Required action
An exact transcription of all the data is required.

Dataset records
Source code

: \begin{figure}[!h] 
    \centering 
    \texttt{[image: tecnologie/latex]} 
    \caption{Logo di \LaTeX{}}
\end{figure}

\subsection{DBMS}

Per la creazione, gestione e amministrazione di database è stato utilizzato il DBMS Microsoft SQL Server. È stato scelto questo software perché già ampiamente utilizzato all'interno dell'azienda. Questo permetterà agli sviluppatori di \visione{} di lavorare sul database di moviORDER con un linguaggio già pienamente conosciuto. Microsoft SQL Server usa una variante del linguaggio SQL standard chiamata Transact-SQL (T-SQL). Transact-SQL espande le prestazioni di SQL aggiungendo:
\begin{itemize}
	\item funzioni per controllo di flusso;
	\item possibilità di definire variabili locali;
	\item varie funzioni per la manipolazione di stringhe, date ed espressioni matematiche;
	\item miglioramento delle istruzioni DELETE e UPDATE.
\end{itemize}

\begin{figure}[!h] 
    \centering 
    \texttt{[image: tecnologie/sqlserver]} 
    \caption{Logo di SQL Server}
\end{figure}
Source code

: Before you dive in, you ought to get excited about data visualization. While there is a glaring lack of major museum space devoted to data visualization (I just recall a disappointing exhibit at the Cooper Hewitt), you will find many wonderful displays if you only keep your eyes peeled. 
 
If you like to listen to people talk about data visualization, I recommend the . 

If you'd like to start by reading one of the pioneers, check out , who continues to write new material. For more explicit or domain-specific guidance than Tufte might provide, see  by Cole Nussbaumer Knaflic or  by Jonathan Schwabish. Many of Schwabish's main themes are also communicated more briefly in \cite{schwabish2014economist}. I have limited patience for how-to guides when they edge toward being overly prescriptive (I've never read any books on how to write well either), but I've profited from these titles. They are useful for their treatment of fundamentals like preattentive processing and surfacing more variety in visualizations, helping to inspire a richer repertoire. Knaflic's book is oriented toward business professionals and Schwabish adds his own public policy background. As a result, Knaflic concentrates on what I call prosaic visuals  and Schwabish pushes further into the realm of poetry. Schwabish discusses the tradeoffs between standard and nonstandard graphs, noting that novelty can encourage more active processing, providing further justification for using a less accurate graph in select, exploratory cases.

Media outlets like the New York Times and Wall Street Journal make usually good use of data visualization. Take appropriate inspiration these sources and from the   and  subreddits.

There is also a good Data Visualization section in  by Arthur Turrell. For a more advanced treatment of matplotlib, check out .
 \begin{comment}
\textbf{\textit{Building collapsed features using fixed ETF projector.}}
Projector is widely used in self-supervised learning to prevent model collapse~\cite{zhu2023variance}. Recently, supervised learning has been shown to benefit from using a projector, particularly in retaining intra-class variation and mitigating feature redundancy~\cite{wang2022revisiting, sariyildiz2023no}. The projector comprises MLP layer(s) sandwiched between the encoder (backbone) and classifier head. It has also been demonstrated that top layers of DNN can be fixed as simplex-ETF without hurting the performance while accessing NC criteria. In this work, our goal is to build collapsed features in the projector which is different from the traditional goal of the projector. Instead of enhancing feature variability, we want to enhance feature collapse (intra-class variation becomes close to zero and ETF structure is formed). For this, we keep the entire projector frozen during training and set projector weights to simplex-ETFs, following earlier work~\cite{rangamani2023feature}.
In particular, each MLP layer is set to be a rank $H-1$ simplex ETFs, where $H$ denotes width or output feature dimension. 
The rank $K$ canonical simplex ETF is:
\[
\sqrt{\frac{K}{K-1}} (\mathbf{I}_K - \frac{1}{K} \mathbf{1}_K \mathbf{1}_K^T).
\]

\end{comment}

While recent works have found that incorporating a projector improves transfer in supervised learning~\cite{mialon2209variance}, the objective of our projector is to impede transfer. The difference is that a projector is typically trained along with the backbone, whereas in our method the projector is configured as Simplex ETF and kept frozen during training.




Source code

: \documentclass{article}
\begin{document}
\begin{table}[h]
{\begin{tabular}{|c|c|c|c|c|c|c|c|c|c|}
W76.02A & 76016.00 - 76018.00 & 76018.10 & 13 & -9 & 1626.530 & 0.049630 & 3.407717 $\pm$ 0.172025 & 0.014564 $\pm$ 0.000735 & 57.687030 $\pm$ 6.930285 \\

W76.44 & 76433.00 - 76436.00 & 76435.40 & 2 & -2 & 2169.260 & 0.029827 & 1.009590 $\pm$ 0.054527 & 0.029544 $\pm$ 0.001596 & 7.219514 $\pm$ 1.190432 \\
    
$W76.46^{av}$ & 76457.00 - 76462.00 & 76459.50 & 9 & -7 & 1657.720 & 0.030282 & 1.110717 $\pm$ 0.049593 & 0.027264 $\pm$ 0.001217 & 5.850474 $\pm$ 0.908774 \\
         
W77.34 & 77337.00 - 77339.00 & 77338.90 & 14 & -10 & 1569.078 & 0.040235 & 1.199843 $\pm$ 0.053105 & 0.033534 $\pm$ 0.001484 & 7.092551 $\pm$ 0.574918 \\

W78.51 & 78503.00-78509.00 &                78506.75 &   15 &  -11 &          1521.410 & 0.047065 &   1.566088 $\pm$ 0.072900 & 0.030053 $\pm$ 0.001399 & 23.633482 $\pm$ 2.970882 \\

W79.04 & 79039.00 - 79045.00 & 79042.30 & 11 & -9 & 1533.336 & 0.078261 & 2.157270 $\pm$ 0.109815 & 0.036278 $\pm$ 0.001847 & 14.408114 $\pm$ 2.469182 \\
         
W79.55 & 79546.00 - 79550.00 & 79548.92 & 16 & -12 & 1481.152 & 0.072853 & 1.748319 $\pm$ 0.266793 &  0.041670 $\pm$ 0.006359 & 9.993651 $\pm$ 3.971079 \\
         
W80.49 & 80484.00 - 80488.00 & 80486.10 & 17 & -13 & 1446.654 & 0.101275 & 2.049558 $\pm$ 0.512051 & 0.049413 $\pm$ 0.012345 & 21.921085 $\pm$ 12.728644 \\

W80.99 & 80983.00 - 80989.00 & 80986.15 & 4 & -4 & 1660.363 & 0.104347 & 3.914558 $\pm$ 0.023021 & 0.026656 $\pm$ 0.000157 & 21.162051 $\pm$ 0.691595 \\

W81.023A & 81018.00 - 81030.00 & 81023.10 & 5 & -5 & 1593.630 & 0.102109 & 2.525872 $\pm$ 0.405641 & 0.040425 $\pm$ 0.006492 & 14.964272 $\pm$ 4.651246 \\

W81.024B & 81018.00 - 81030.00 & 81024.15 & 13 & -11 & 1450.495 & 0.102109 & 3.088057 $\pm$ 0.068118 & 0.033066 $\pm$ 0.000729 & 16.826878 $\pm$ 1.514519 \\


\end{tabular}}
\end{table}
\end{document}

Result for this exercise
Source code

: \begin{figure}[!h] 
    \centering 
    \texttt{[image: tecnologie/latex]} 
    \caption{Logo di \LaTeX{}}
\end{figure}

\subsection{DBMS}

Per la creazione, gestione e amministrazione di database è stato utilizzato il DBMS Microsoft SQL Server. È stato scelto questo software perché già ampiamente utilizzato all'interno dell'azienda. Questo permetterà agli sviluppatori di \visione{} di lavorare sul database di moviORDER con un linguaggio già pienamente conosciuto. Microsoft SQL Server usa una variante del linguaggio SQL standard chiamata Transact-SQL (T-SQL). Transact-SQL espande le prestazioni di SQL aggiungendo:
\begin{itemize}
	\item funzioni per controllo di flusso;
	\item possibilità di definire variabili locali;
	\item varie funzioni per la manipolazione di stringhe, date ed espressioni matematiche;
	\item miglioramento delle istruzioni DELETE e UPDATE.
\end{itemize}

\begin{figure}[!h] 
    \centering 
    \texttt{[image: tecnologie/sqlserver]} 
    \caption{Logo di SQL Server}
\end{figure}
Source code

: Before you dive in, you ought to get excited about data visualization. While there is a glaring lack of major museum space devoted to data visualization (I just recall a disappointing exhibit at the Cooper Hewitt), you will find many wonderful displays if you only keep your eyes peeled. 
 
If you like to listen to people talk about data visualization, I recommend the . 

If you'd like to start by reading one of the pioneers, check out , who continues to write new material. For more explicit or domain-specific guidance than Tufte might provide, see  by Cole Nussbaumer Knaflic or  by Jonathan Schwabish. Many of Schwabish's main themes are also communicated more briefly in \cite{schwabish2014economist}. I have limited patience for how-to guides when they edge toward being overly prescriptive (I've never read any books on how to write well either), but I've profited from these titles. They are useful for their treatment of fundamentals like preattentive processing and surfacing more variety in visualizations, helping to inspire a richer repertoire. Knaflic's book is oriented toward business professionals and Schwabish adds his own public policy background. As a result, Knaflic concentrates on what I call prosaic visuals  and Schwabish pushes further into the realm of poetry. Schwabish discusses the tradeoffs between standard and nonstandard graphs, noting that novelty can encourage more active processing, providing further justification for using a less accurate graph in select, exploratory cases.

Media outlets like the New York Times and Wall Street Journal make usually good use of data visualization. Take appropriate inspiration these sources and from the   and  subreddits.

There is also a good Data Visualization section in  by Arthur Turrell. For a more advanced treatment of matplotlib, check out .
 \begin{comment}
\textbf{\textit{Building collapsed features using fixed ETF projector.}}
Projector is widely used in self-supervised learning to prevent model collapse~\cite{zhu2023variance}. Recently, supervised learning has been shown to benefit from using a projector, particularly in retaining intra-class variation and mitigating feature redundancy~\cite{wang2022revisiting, sariyildiz2023no}. The projector comprises MLP layer(s) sandwiched between the encoder (backbone) and classifier head. It has also been demonstrated that top layers of DNN can be fixed as simplex-ETF without hurting the performance while accessing NC criteria. In this work, our goal is to build collapsed features in the projector which is different from the traditional goal of the projector. Instead of enhancing feature variability, we want to enhance feature collapse (intra-class variation becomes close to zero and ETF structure is formed). For this, we keep the entire projector frozen during training and set projector weights to simplex-ETFs, following earlier work~\cite{rangamani2023feature}.
In particular, each MLP layer is set to be a rank $H-1$ simplex ETFs, where $H$ denotes width or output feature dimension. 
The rank $K$ canonical simplex ETF is:
\[
\sqrt{\frac{K}{K-1}} (\mathbf{I}_K - \frac{1}{K} \mathbf{1}_K \mathbf{1}_K^T).
\]

\end{comment}

While recent works have found that incorporating a projector improves transfer in supervised learning~\cite{mialon2209variance}, the objective of our projector is to impede transfer. The difference is that a projector is typically trained along with the backbone, whereas in our method the projector is configured as Simplex ETF and kept frozen during training.




Source code

: \documentclass{article}
\begin{document}
\begin{table}[h]
{\begin{tabular}{|c|c|c|c|c|c|c|c|c|c|}
W76.02A & 76016.00 - 76018.00 & 76018.10 & 13 & -9 & 1626.530 & 0.049630 & 3.407717 $\pm$ 0.172025 & 0.014564 $\pm$ 0.000735 & 57.687030 $\pm$ 6.930285 \\

W76.44 & 76433.00 - 76436.00 & 76435.40 & 2 & -2 & 2169.260 & 0.029827 & 1.009590 $\pm$ 0.054527 & 0.029544 $\pm$ 0.001596 & 7.219514 $\pm$ 1.190432 \\
    
$W76.46^{av}$ & 76457.00 - 76462.00 & 76459.50 & 9 & -7 & 1657.720 & 0.030282 & 1.110717 $\pm$ 0.049593 & 0.027264 $\pm$ 0.001217 & 5.850474 $\pm$ 0.908774 \\
         
W77.34 & 77337.00 - 77339.00 & 77338.90 & 14 & -10 & 1569.078 & 0.040235 & 1.199843 $\pm$ 0.053105 & 0.033534 $\pm$ 0.001484 & 7.092551 $\pm$ 0.574918 \\

W78.51 & 78503.00-78509.00 &                78506.75 &   15 &  -11 &          1521.410 & 0.047065 &   1.566088 $\pm$ 0.072900 & 0.030053 $\pm$ 0.001399 & 23.633482 $\pm$ 2.970882 \\

W79.04 & 79039.00 - 79045.00 & 79042.30 & 11 & -9 & 1533.336 & 0.078261 & 2.157270 $\pm$ 0.109815 & 0.036278 $\pm$ 0.001847 & 14.408114 $\pm$ 2.469182 \\
         
W79.55 & 79546.00 - 79550.00 & 79548.92 & 16 & -12 & 1481.152 & 0.072853 & 1.748319 $\pm$ 0.266793 &  0.041670 $\pm$ 0.006359 & 9.993651 $\pm$ 3.971079 \\
         
W80.49 & 80484.00 - 80488.00 & 80486.10 & 17 & -13 & 1446.654 & 0.101275 & 2.049558 $\pm$ 0.512051 & 0.049413 $\pm$ 0.012345 & 21.921085 $\pm$ 12.728644 \\

W80.99 & 80983.00 - 80989.00 & 80986.15 & 4 & -4 & 1660.363 & 0.104347 & 3.914558 $\pm$ 0.023021 & 0.026656 $\pm$ 0.000157 & 21.162051 $\pm$ 0.691595 \\

W81.023A & 81018.00 - 81030.00 & 81023.10 & 5 & -5 & 1593.630 & 0.102109 & 2.525872 $\pm$ 0.405641 & 0.040425 $\pm$ 0.006492 & 14.964272 $\pm$ 4.651246 \\

W81.024B & 81018.00 - 81030.00 & 81024.15 & 13 & -11 & 1450.495 & 0.102109 & 3.088057 $\pm$ 0.068118 & 0.033066 $\pm$ 0.000729 & 16.826878 $\pm$ 1.514519 \\


\end{tabular}}
\end{table}
\end{document}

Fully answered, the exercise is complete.